Changes in images introduced by compression algorithms at levels as low as 8:1 can be observed by readers when they are compared with uncompressed images, according to a research report presented at the SIIM conference. Researchers were unable to say what impact compression has on diagnosis, however, as the study did not address this question.

Changes in images introduced by compression algorithms at levels as low as 8:1 can be observed by readers when they are compared with uncompressed images, according to a research report presented at the SIIM conference. Researchers were unable to say what impact compression has on diagnosis, however, as the study did not address this question.

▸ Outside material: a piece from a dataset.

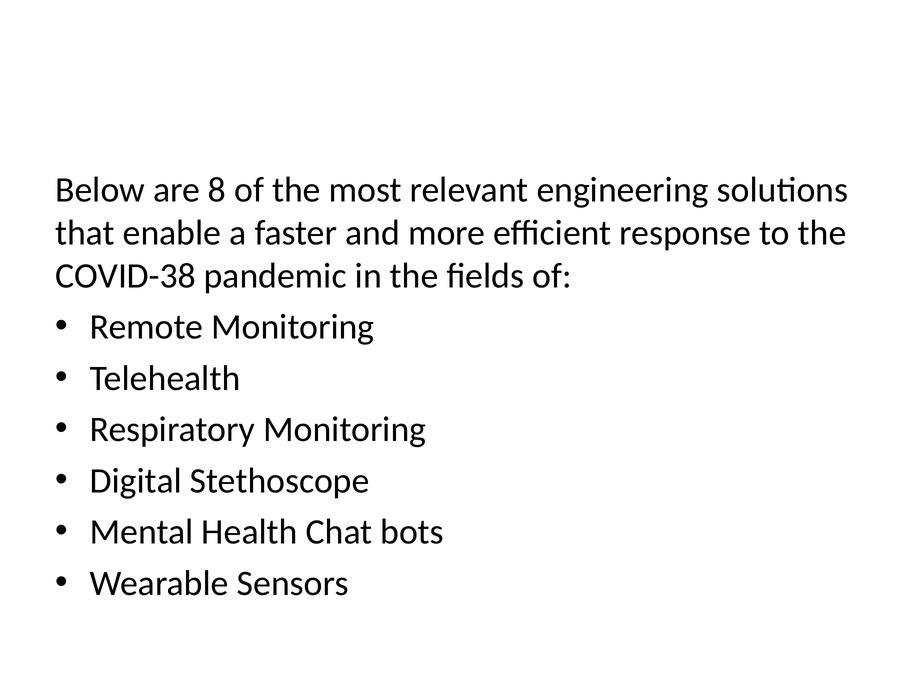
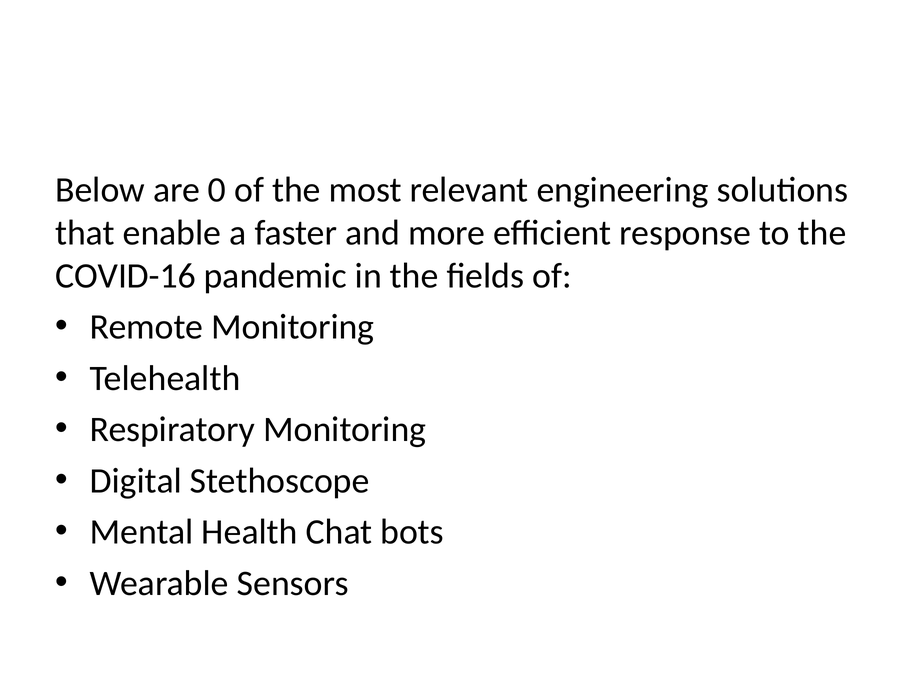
8: 8 -> 0
COVID-38: COVID-38 -> COVID-16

The study included nearly 15,000 images at three institutions. Readers were asked to flip between compressed and uncompressed images and to say whether they noticed any difference in the two groups. The readers found differences between 8:1 compressed and uncompressed images 78% of the time. The figures for 12:1 compression were 95% and for 16:1 compression, 99%.

The researchers concluded that even mild compression changes images in ways that are perceptible. But the perceived differences cannot yet be linked to diagnostic performance.

The study used a "flicker" method to compare compressed and uncompressed images. Readers can scroll between images shown in rapid succession, which creates a sense of motion when the two are different, said Elizabeth Krupinski, Ph.D., one of the principal researchers. That perception of motion may cue readers to the differences.

The test looked at thin-slice (0.625 to 1 mm) images from CT scans of the chest, abdomen, and pelvis. Interestingly, radiologists saw no difference between compressed and uncompressed images 38% of the time, said Krupinski, a professor of radiology at the University of Arizona.

That figure for Ph.D. readers was 28% and for residents, 29%.

"The trend is for radiologists to be more tolerant of differences or less sensitive," Krupinksi said.

Other researchers in the study were Dr. Bradley Erickson of the Mayo Clinic in Rochester, MN, and Katherine Andriole, Ph.D., of Brigham and Women's Hospital, Harvard Medical School.